Congratulations Julie Knudson for correctly identifying the damage in the photo as soybean leafminer damage and for being selected to be entered into the end of season raffle for $100 not once but five times. Everyone else who guessed correctly will also have their name entered into the raffle. Click on the Guess the Pest logo to participate in this week’s Guess the Pest challenge!

Guess the Pest Week #17 Answer: Soybean Leafminer
By David Owens, Extension Entomologist, owensd@udel.edu

This week’s Guess the Pest is an interesting but rather unimportant member of the defoliating insect complex. The soybean leafminer (Odontota horni) adult is a beautiful red, flattened, rectangular beetle with red wings and prothorax and black head, antennae, legs, and a black stripe down the middle of the back. The black stripe doesn’t reach all the way to the end of the wings. Adults are active beginning around early to mid-June. They lay eggs on the underside of leaves, and the larvae immediately mine into the leaf. Larvae spend their entire lives between the upper and lower leaf surface, leaving a quarter sized brown blotch. When larvae complete development, they pupate in the mine. Immatures require 30 – 40 days to fully develop into adults. There is only one generation per year. Beetles will continue to lightly skeletonize leaves and over the course of their adult life might feed on the equivalent of one leaflet until they migrate out of fields to find overwintering shelter in late summer. Beetles and larvae are never present in any significant populations.
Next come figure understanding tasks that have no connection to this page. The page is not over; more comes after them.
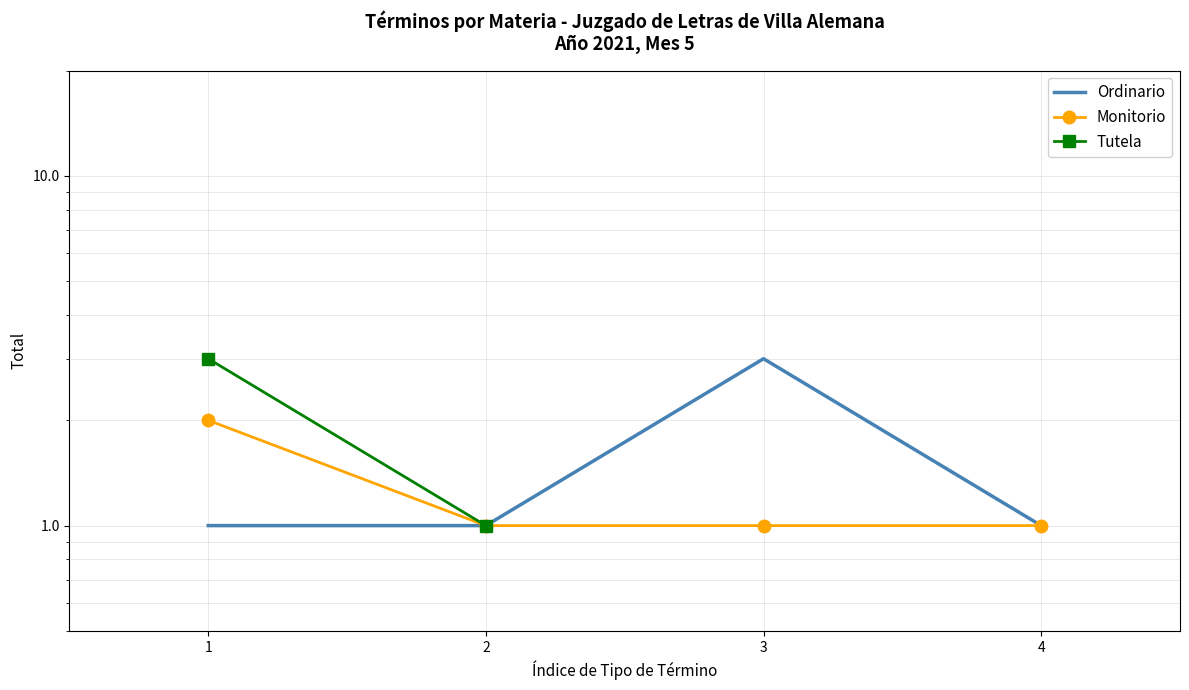

At which label does Ordinario reach its minimum?

1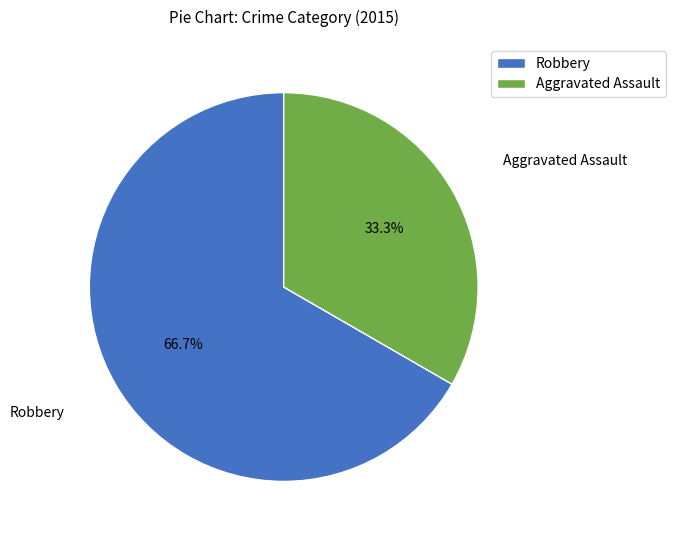

What is the ratio of the value at Robbery to the value at Aggravated Assault?

2.0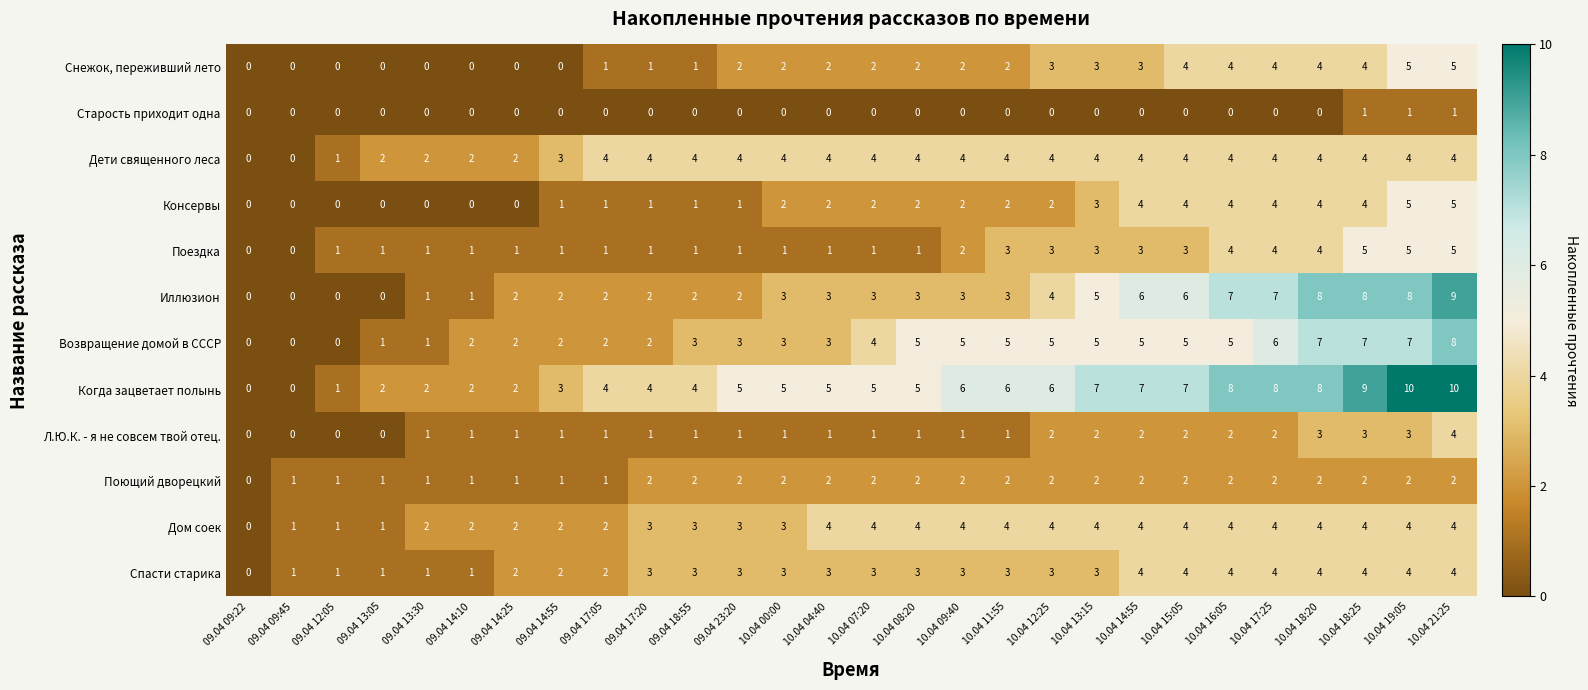

Between 09.04 09:22 and 10.04 19:05, which series saw the biggest shift?

Когда зацветает полынь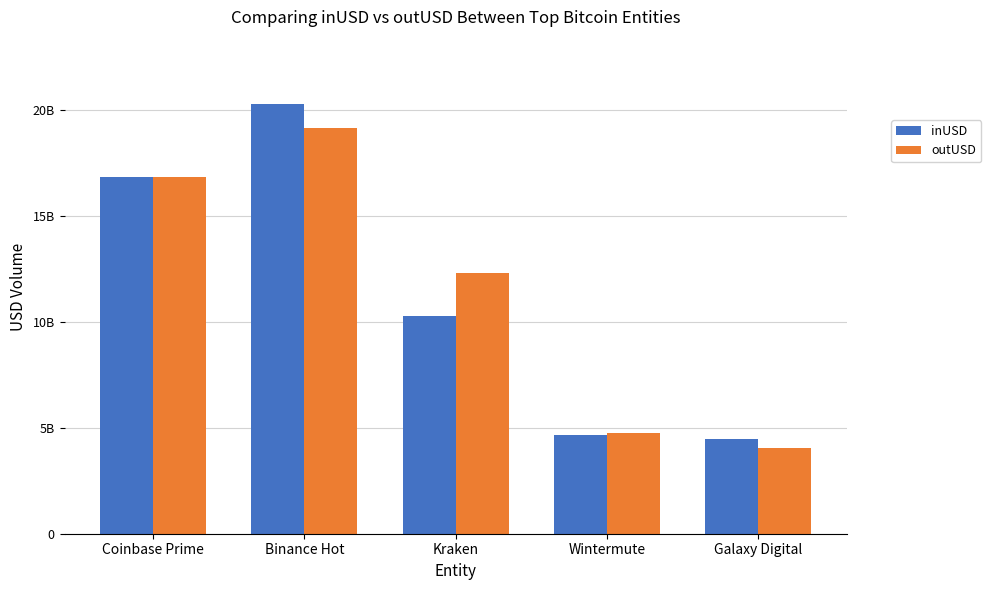

The outUSD series shows 1661881374.6 at Wintermute. True or false?

False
There are a couple of other beetle leafminers that you may see this summer. The most obvious and abundant is the locust leafminer, Odontota dorsalis. It pretty much stays confined to locust and can cause a large amount of locust defoliation by August. So, as you drive along the highway and notice trees with a brown cast to them, you may be seeing locust leafminer. Locust trees can handle the defoliation and leaf back out.